USA und China: Fortschritte bei den Handelsgesprächen, aber noch viel zu tun
Der Wirtschaftsberater des Weißen Hauses, Kevin Hassett, betonte kürzlich, dass die USA in den vergangenen Monaten erhebliche Fortschritte in den Handelsgesprächen mit China erzielt haben. Dennoch verbleibt beträchtliche Arbeit, um die komplexen Verhandlungen vollständig abzuschließen.

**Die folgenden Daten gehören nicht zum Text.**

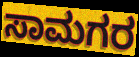
ಸಾಮಗರ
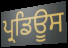
ਪ੍ਰਡਿਊਸ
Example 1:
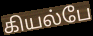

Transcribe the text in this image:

கியல்பே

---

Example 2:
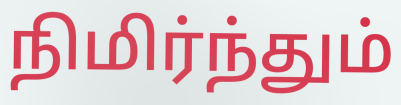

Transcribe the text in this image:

நிமிர்ந்தும்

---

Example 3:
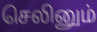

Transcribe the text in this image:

செலினும்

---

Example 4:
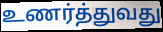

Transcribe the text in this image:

உணர்த்துவது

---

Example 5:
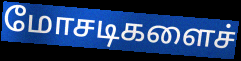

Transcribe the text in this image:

மோசடிகளைச்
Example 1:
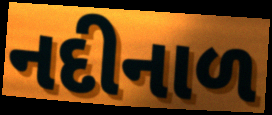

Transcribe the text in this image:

નદીનાળ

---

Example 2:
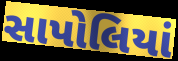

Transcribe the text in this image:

સાપોલિયાં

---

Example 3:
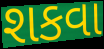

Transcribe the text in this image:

શકવા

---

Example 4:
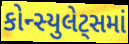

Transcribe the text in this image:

કોન્સ્યુલેટ્સમાં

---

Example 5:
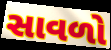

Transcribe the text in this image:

સાવળો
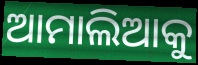
ଆମାଲିଆକୁ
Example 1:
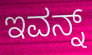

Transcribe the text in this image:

ಇವನ್ನ್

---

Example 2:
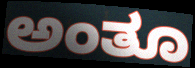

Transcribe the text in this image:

ಅಂತೂ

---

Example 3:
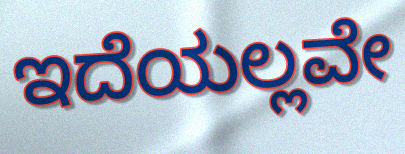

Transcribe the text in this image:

ಇದೆಯಲ್ಲವೇ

Präsident Donald Trump und sein chinesischer Amtskollege Xi Jinping diskutieren über eine Vielzahl von Themen, darunter den chinesischen Import von russischen Ölexporten. Diese Käufe, so Washington, tragen zu den Spannungen im Russland-Ukraine-Konflikt bei. Die USA haben sowohl China als auch Indien als Faktoren in diesem Konflikt hervorgehoben.

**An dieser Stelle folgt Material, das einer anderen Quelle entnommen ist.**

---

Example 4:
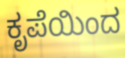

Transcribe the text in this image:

ಕೃಪೆಯಿಂದ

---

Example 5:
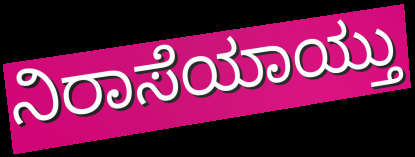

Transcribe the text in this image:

ನಿರಾಸೆಯಾಯ್ತು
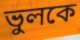
ভুলকে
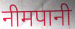
नीमपानी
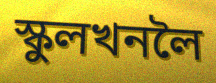
স্কুলখনলৈ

US-Handelsbeauftragter Jamieson Greer und Finanzminister Scott Bessent sind nahezu täglich mit ihren chinesischen Kollegen im Gespräch, um die zahlreichen offenen Punkte zu klären. Hassett zeigte sich optimistisch und äußerte, dass im Vergleich zu vor einigen Monaten enorme Fortschritte erzielt wurden.
Ein besonderes Anliegen in den Verhandlungen ist der Stopp der chinesischen Importe amerikanischer Agrarprodukte. Dennoch bleibt Hassett zuversichtlich und kündigte an, dass man bis Thanksgiving weitere Fortschritte erwarten könne.